L’indagine Censis-Aima del 2006

A distanza di 7 anni è stata condotta una nuova indagine da parte del Censis, sempre con la collaborazione dell’Aima, permettendo anche di valutare cosa fosse concretamente cambiato con il tempo, anche e soprattutto dopo l’attivazione da parte delle ASL di alcuni servizi specificamente rivolti ai Pazienti con M. di Alzheimer.

Si è così appreso che in circa il 67% i Pazienti hanno avuto contatti con le UVA (o Unità Valutative Alzheimer), che rappresentano per circa la metà dei soggetti coinvolti l’unico loro punto di riferimento terapeutico. A fianco di ciò però l’indagine sottolinea come l’offerta pubblica risulti ancora fortemente inadeguata sotto il profilo dell’assistenza socio-sanitaria. Pur se nettamente migliorate risultano infatti ancora basse le percentuali dei Pazienti che usufruiscono dell’assistenza domiciliare (attuali 18,5% contro il 6,1% dell’indagine precedente), con una media di assistenza pari a circa 7,6 ore settimanali. Di contro è però aumentata la % dei Pazienti che frequentano continuativamente i Centri Diurni Alzheimer (il 25% circa contro l’8% precedente).

Dove le 2 indagini hanno maggiormente evidenziato differenze è il ricorso all’assistenza di cosiddette “badanti”, attuata nel 51% circa dei casi con convivenza con l’ospite in quasi due casi su tre. Nel 95% dei casi la badante è di sesso femminile, nell’80% è di origine straniera e nel 90% non è dotata di alcun titolo professionale specifico che ne faccia preferire l’utilizzo.

 Questo a sottolineare le seguenti considerazioni:

-          che la popolazione italiana pare disdegnare totalmente tale tipo di attività

-          come quest’ultima sia ormai delegata ad Operatori stranieri di professione (fenomeno particolarmente accentuatosi negli ultimi anni)

-          come sia necessaria una specifica formazione per questo personale, formazione che, partendo innanzitutto da conoscenze linguistiche di base e passando attraverso alle conoscenze dei bisogni dei Pazienti in termini di mobilizzazione, igiene, alimentazione ecc., arrivi, sappia giungere ad una adeguata capacità ”olistica” nella  gestione a 360° di questi Nostri Pazienti.
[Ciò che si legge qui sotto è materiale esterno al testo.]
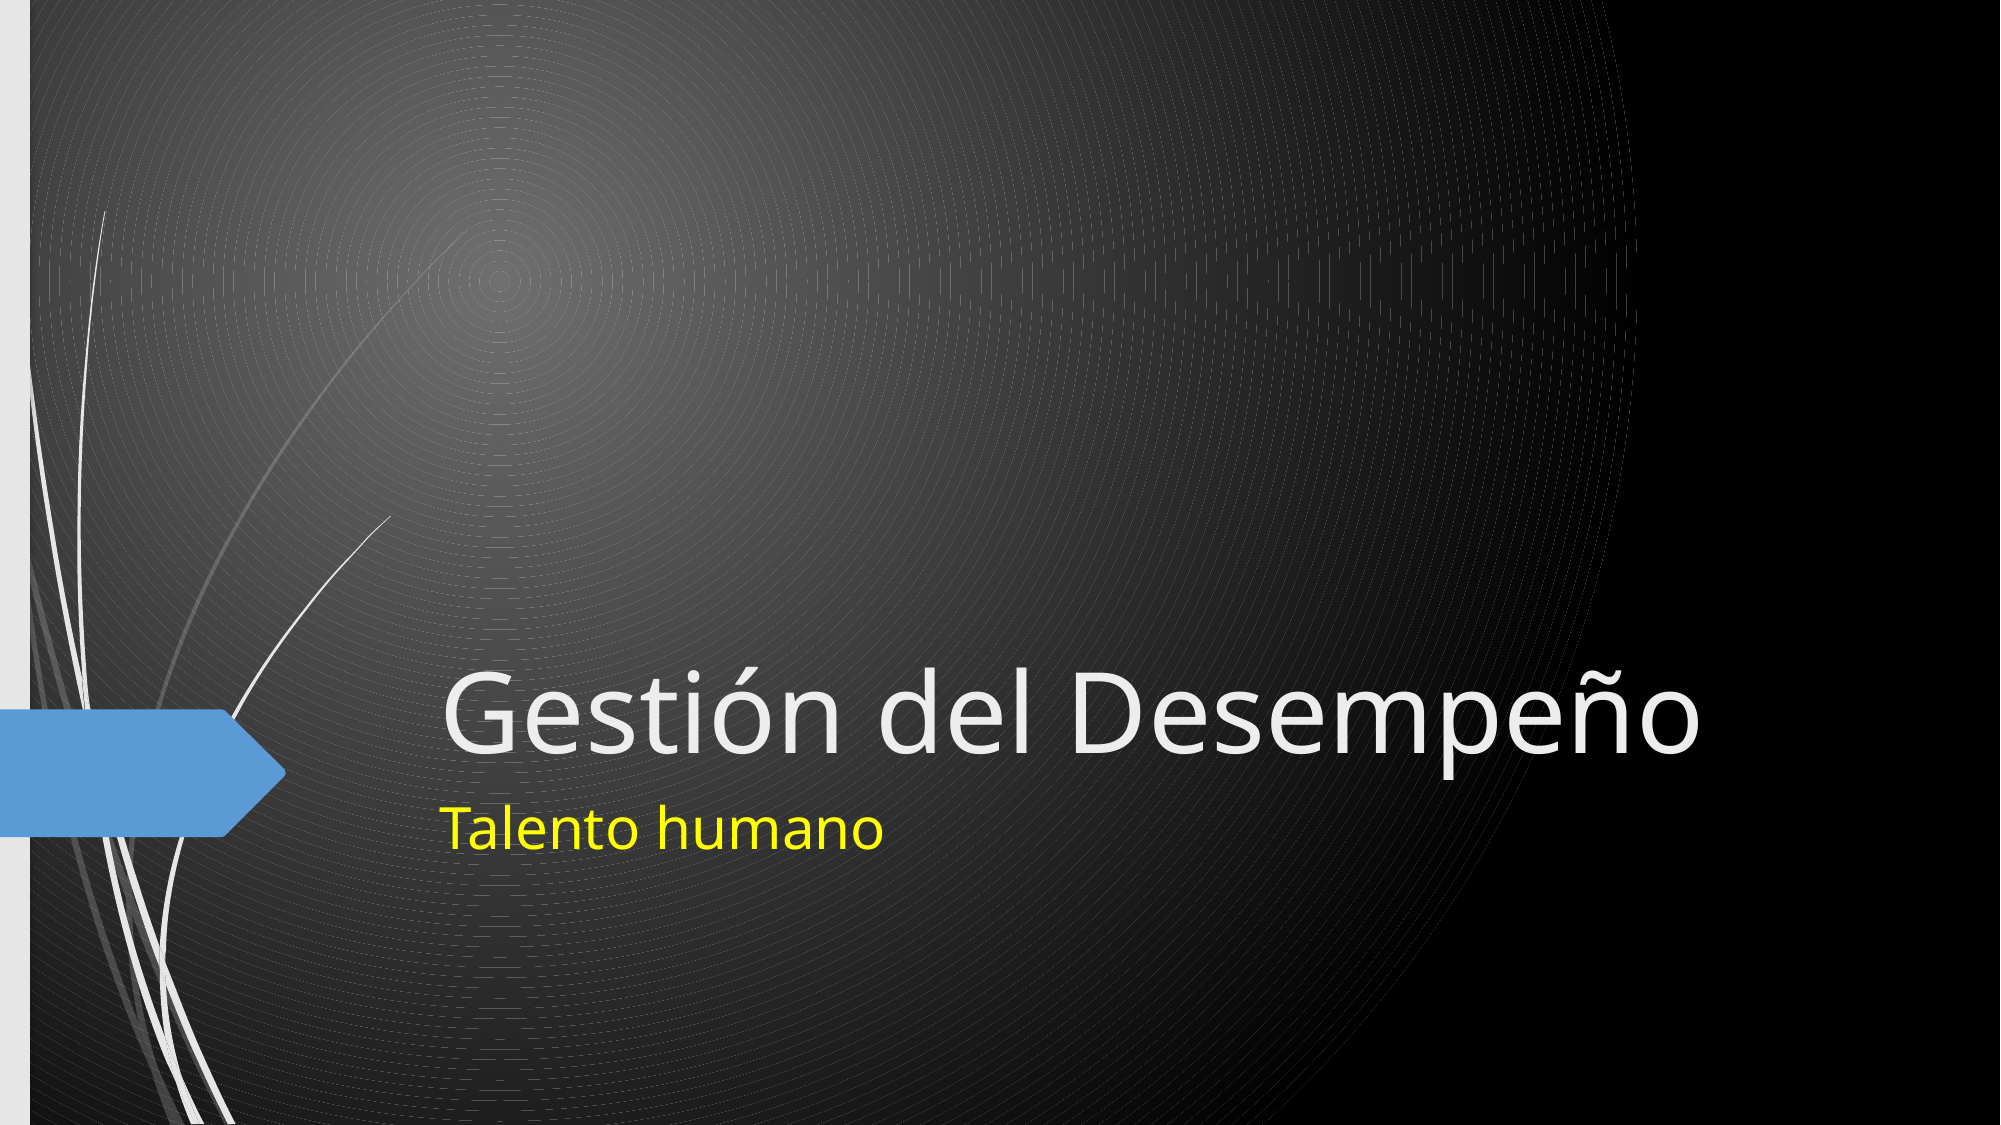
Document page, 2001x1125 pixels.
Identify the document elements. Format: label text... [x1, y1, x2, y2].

subtitle Talento humano [424, 783, 1888, 969]
title Gestión del Desempeño [424, 412, 1888, 783]
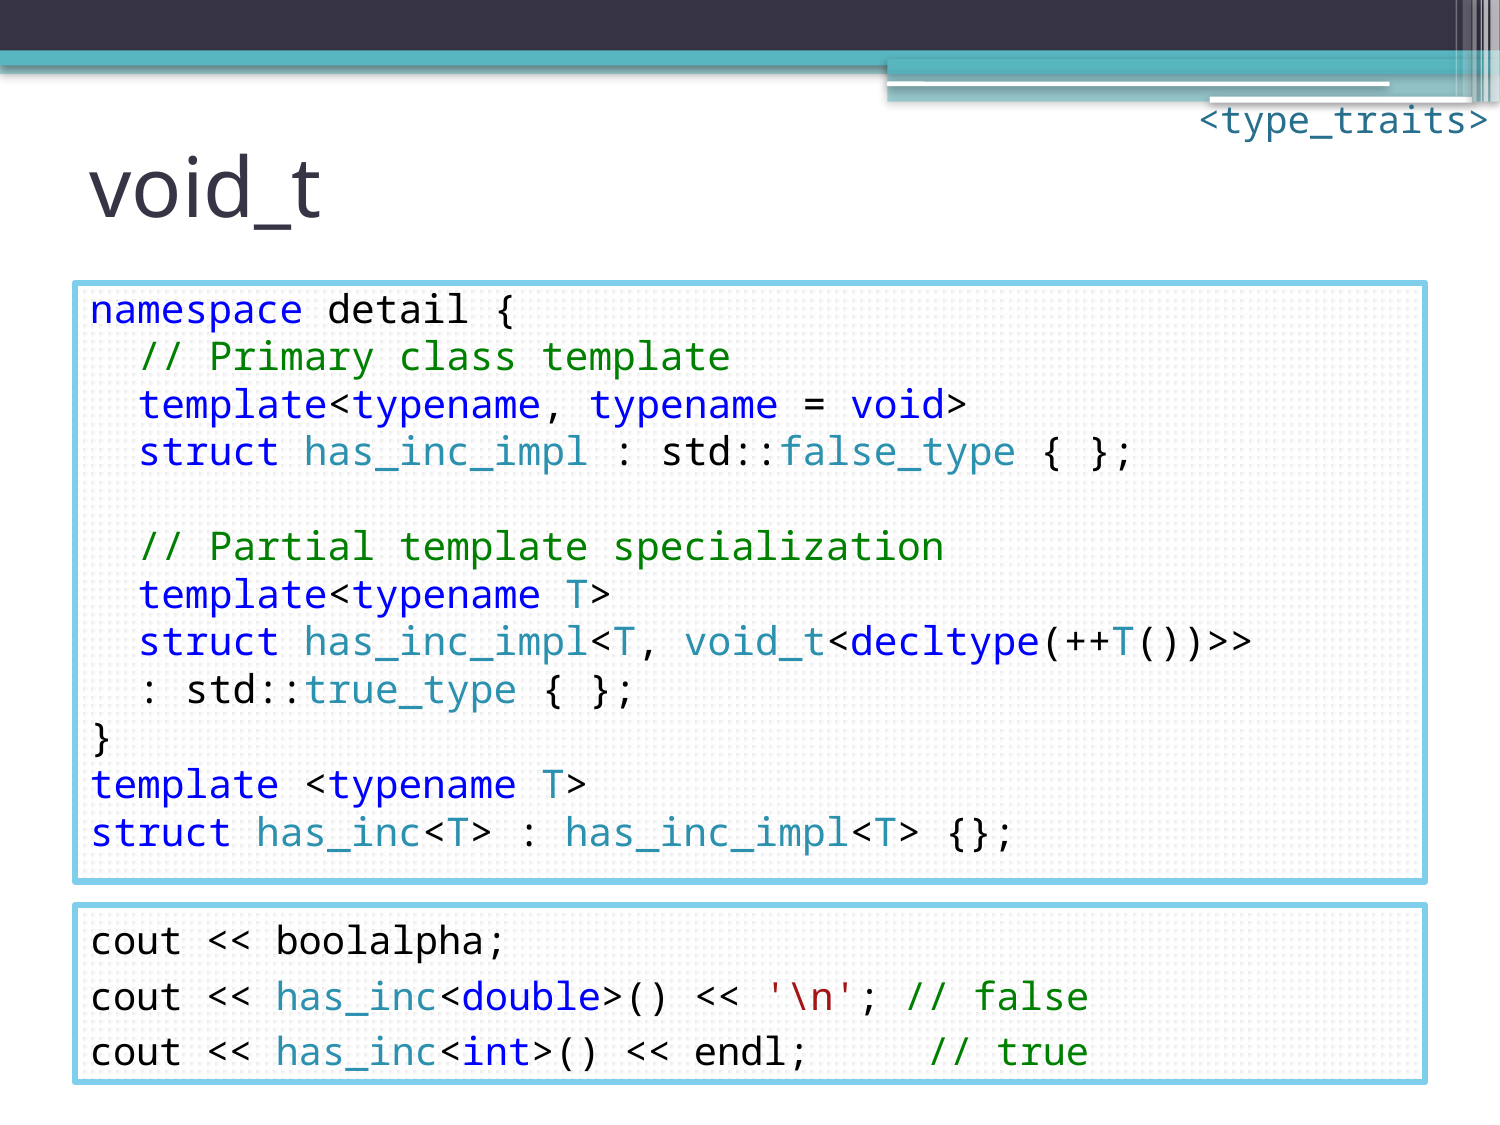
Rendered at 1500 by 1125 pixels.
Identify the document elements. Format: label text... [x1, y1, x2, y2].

title void_t [75, 96, 1425, 272]
text_box <type_traits> [1182, 89, 1500, 149]
list namespace detail { // Primary class template template<typename, typename = void> struct has_inc_impl : std::false_type { }; // Partial template specialization template<typename T> struct has_inc_impl<T, void_t<decltype(++T())>> : std::true_type { }; } template <typename T> struct has_inc<T> : has_inc_impl<T> {}; [75, 282, 1425, 882]
text_box cout << boolalpha; cout << has_inc<double>() << '\n'; // false cout << has_inc<int>() << endl; // true [74, 905, 1425, 1083]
L’ incremento nell’utilizzo di badandi spiega facilmente il dato evidenziato dalle due indagini di un progressivo calo del carico assistenziale del caregiver, passato dalle 7 ore di assistenza diretta ed alle 10,8 di sorveglianza rilevate nel 1999 alle 6 di assistenza ed alle 7 di sorveglianza rilevate successivamente nel 2006. Per il resto l’ultima indagine Censis conferma quanto evidenziato in quello precedente, confermando come l’assistenza sia soprattutto a carico del sesso femminile (76,6% dei caregivers è donna), confermando anche come nel caso di Pazienti uomini ad occuparsene siano le mogli (qualora presenti), mentre nel caso di Pazienti donne ad occuparsene sono soprattutto le figlie. Tralasciamo di considerare gli ulteriori aspetti considerati dall’indagine Censis, aspetti di carattere economico, che potranno essere analizzati in altro ambito.

Concludiamo queste brevi noti, riportando alcune righe tratte da www.heart-failure.co.uk, righe valide in generale per gli affetti da tutte le patologie e non per i soli cardiopatici: “Il ruolo chi aiuta un proprio caro è definito da vari fattori: il tempo a disposizione, la vicinanza al paziente ed alle (eventuali) strutture sanitarie (e\o assistenziali) e la capacità di gestire la situazione. Il grado di impegno è variabile: dalla telefonata quotidiana, ad accompagnare il paziente dal medico, fino ad assumersi molte altre responsabilità. Indipendentemente dal livello di coinvolgimento, è bene ricordare che il compito è importante, può fare davvero la differenza nella vita del proprio caro, ma anche nella propria. Chi condivide la vita di una persona cara deve prendere in considerazione quanto segue: Ascoltare, Imparare, Sostenere, Partecipare, Condividere, Stringere Rapporti, Comprendere ecc.”